"""
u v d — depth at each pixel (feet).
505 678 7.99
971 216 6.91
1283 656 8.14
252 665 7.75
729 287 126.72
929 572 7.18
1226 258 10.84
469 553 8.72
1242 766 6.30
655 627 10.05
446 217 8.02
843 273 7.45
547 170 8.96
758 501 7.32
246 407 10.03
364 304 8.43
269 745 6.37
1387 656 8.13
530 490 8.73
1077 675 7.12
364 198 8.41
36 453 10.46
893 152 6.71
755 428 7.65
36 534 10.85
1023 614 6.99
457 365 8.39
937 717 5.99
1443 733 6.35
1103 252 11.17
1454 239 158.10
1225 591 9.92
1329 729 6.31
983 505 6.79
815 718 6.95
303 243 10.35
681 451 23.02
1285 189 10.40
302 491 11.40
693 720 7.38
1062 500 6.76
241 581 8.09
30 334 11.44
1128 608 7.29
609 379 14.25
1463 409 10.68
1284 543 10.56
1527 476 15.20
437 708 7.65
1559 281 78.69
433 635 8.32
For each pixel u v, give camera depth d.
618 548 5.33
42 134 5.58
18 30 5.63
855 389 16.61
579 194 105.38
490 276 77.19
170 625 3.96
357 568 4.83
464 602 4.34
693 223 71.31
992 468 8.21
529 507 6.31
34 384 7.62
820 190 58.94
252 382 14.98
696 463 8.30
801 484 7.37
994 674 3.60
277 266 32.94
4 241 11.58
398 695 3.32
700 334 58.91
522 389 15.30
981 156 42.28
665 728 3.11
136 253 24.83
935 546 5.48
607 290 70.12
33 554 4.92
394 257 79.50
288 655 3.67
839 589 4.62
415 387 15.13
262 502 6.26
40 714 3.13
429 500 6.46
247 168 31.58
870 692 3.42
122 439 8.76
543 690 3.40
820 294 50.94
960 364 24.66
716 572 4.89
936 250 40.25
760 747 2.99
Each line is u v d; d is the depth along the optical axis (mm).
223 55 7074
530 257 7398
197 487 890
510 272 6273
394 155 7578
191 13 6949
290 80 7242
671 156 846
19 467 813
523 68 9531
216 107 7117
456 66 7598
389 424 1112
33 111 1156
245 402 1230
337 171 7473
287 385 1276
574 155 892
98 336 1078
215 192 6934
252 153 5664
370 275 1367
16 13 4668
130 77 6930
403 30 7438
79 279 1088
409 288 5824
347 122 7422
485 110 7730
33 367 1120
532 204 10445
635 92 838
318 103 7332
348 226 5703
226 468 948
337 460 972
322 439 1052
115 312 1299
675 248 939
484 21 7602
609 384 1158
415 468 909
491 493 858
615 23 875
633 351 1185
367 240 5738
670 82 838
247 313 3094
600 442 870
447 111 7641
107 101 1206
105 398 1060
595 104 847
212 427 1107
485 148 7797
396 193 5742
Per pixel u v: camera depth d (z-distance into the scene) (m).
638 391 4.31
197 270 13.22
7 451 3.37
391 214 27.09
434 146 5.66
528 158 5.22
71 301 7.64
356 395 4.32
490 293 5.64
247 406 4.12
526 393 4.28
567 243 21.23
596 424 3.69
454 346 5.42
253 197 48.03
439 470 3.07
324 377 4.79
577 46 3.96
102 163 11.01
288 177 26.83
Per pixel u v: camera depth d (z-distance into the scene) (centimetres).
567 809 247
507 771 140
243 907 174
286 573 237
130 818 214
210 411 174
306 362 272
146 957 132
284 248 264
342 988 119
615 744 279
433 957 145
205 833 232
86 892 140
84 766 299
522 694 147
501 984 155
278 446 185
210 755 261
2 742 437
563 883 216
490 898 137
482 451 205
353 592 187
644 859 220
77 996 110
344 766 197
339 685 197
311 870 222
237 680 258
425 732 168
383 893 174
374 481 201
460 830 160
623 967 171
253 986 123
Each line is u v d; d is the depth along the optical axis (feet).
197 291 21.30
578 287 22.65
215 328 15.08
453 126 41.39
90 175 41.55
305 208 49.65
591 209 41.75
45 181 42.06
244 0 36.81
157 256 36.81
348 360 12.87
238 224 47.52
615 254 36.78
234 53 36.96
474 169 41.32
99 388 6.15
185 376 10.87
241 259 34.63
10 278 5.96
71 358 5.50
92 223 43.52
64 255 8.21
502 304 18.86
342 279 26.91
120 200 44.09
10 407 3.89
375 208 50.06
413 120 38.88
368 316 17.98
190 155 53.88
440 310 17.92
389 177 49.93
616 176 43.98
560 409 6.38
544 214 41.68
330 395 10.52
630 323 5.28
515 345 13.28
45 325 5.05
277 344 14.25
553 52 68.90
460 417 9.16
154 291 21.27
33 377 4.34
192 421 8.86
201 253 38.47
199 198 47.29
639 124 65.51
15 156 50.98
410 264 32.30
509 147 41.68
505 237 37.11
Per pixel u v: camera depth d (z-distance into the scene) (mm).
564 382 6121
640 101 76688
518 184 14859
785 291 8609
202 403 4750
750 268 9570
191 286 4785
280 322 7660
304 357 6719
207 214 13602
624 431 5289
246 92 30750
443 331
"""
Only the number should be given: how many lines of the data contain the word "feet"?

2